An Land gibt es vielerorts Gedenkstellen: eine Bank, ausgerichtet auf die Beisetzungsposition. Namensplaketten. Blumenvasen. Angehörige erhalten auch eine Urkunde, in der die Position der Beisetzung vermerkt ist. Sportbootfahrer können sie so jederzeit auf eigenem Kiel ansteuern.
Viele Reedereien bieten außerdem regelmäßig im Frühjahr oder zum Totensonntag Gedenkfahrten an. „Je nach Schiff können wir 80 bis 200 Personen mitnehmen. Die Angehörigen verbinden das gern mit einem gemeinsamen Familienurlaub hier bei uns an der Küste“, berichtet Jule Harten von der Weißen Flotte. „Am Beisetzungsort kann dann die Wasseroberfläche zu einem regelrechten Blumenmeer werden.“ Oft liegen die Bestattungsorte auch auf Fähr- oder Ausflugslinien. So beobachtet Kapitän Lang gelegentlich, dass Menschen mit Blumen in den Händen zu einer Ausflugsfahrt auf die „Binz“ kommen. Er weiß dann: Das sind Hinterbliebene, die den Beisetzungsort noch einmal besuchen möchten. „Ich halte dann an der entsprechenden Position kurz an, damit sie die Blumen werfen können und ein paar Gedenkminuten haben“, erzählt er nach dem Festmachen.
Dirks Freunde und Familie verlassen das Schiff über die Gangway und gehen langsam über die Seebrücke zurück an Land. „Das war ein runder Abschluss. Irgendwie richtig schön“, stellt einer der Freunde fest und ergänzt etwas verlegen: „Wenn man das in diesem Zusammenhang sagen darf.“ Alle nicken, man darf das so sagen. An der Promenade angelangt, deutet eine Freundin von Dirks Mutter zurück über die Brücke hinaus auf die See: „Schau, Heidi, nun musst du dich einfach nur hier hinstellen, um ganz nah bei Dirk zu sein.“
Die Planung übernimmt üblicherweise ein Bestattungsunternehmen, das zunächst die Einäscherung organisiert. Auf Wunsch findet zuvor eine Trauerfeier oder ein Gottesdienst statt – so haben Angehörige die Möglichkeit zum Abschied, auch wenn sie an der späteren Seebestattung nicht teilnehmen können. Die Urne wird bis zur Beisetzung beim Bestatter aufbewahrt und später zur Küste überführt. Die eigentliche Seebestattung folgt einem schlichten maritimen Brauch: An Bord spricht der Kapitän einige Worte des Abschieds, ehe er die Urne dem Meer übergibt. Es folgt eine stille Gedenkminute, danach erklingen traditionell acht Glockenschläge. Zum Abschluss fährt das Schiff eine Ehrenrunde um die Beisetzungsposition.

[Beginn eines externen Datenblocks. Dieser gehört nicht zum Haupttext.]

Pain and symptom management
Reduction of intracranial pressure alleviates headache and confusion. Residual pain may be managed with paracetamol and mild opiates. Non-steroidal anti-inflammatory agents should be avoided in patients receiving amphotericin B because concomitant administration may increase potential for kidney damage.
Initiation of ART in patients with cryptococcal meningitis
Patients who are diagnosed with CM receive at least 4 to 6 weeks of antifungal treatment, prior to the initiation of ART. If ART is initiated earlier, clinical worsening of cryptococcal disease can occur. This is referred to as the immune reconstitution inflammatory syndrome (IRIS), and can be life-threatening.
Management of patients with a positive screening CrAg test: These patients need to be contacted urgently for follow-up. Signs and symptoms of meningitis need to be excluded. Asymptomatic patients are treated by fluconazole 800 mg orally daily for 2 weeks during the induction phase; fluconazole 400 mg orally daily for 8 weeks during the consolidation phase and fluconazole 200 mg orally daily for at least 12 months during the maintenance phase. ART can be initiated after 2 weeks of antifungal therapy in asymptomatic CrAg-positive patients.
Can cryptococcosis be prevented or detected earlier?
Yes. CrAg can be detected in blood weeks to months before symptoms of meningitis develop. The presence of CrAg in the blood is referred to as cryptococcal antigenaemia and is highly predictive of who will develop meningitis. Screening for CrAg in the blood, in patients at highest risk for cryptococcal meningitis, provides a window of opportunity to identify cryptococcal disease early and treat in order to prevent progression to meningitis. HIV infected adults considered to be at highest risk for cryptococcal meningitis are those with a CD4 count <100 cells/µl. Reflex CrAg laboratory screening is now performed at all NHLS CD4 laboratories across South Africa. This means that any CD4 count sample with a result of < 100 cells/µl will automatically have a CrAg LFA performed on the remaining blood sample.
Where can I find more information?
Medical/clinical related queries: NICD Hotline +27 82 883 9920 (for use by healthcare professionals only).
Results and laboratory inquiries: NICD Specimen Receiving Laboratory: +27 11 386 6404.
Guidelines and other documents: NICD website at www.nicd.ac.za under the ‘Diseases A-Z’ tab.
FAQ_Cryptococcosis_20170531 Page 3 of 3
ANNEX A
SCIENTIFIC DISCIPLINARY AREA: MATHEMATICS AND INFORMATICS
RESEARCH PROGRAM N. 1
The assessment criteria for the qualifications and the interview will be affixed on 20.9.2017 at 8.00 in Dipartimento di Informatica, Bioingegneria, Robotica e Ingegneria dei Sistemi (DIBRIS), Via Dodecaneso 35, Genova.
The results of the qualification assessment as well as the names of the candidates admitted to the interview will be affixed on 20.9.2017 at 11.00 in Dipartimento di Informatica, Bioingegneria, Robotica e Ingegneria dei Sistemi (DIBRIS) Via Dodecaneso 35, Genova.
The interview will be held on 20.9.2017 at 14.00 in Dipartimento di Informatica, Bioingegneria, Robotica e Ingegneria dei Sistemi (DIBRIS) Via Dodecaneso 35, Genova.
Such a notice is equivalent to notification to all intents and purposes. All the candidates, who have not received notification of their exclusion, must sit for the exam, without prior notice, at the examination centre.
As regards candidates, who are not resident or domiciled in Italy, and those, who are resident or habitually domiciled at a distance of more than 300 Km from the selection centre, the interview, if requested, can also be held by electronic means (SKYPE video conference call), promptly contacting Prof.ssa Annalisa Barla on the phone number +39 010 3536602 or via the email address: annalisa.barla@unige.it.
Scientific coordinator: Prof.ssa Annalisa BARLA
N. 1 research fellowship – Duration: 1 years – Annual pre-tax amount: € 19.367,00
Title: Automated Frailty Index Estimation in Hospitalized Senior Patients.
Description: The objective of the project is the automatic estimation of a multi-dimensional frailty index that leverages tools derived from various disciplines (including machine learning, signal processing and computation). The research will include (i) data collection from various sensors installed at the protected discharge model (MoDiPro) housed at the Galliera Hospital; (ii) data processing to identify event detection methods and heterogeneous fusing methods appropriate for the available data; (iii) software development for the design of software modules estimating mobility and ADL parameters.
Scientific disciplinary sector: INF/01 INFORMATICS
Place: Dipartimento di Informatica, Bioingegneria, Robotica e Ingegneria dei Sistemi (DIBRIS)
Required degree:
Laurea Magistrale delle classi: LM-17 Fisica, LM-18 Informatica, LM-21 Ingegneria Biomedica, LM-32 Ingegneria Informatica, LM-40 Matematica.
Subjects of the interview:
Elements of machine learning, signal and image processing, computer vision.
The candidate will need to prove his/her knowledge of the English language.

Der Hafen für die Beisetzung kann als letzter Wille festgelegt oder von den Angehörigen bestimmt werden. Meist wird ein bevorzugter Hafen an Nord oder Ostsee gewählt, zu dem eine persönliche Verbindung besteht. Oft kooperieren Bestatter mit festen Reedereien. Bei der Auswahl des Schiffs spielen neben emotionalen auch praktische Erwägungen eine Rolle: Die Schiffe unterscheiden sich bezüglich Anzahl der Gäste (15 bis 200 Personen sind möglich), Barrierefreiheit und des Platzes auf dem Schiff, von dem aus die Urne beigesetzt wird. Auch die gute Erreichbarkeit der Beisetzungsstelle ist für Angehörige häufig ein wichtiger Aspekt.
Stille Seebestattungen, bei denen die Urne ohne Angehörige beigesetzt wird, kosten ab ca. 1.600 Euro, begleitete Abschiede mit Angehörigen an Bord ab ca. 2.400 Euro. Zusätzliche Wünsche wie Trauerredner, Blumen oder Catering werden gesondert berechnet.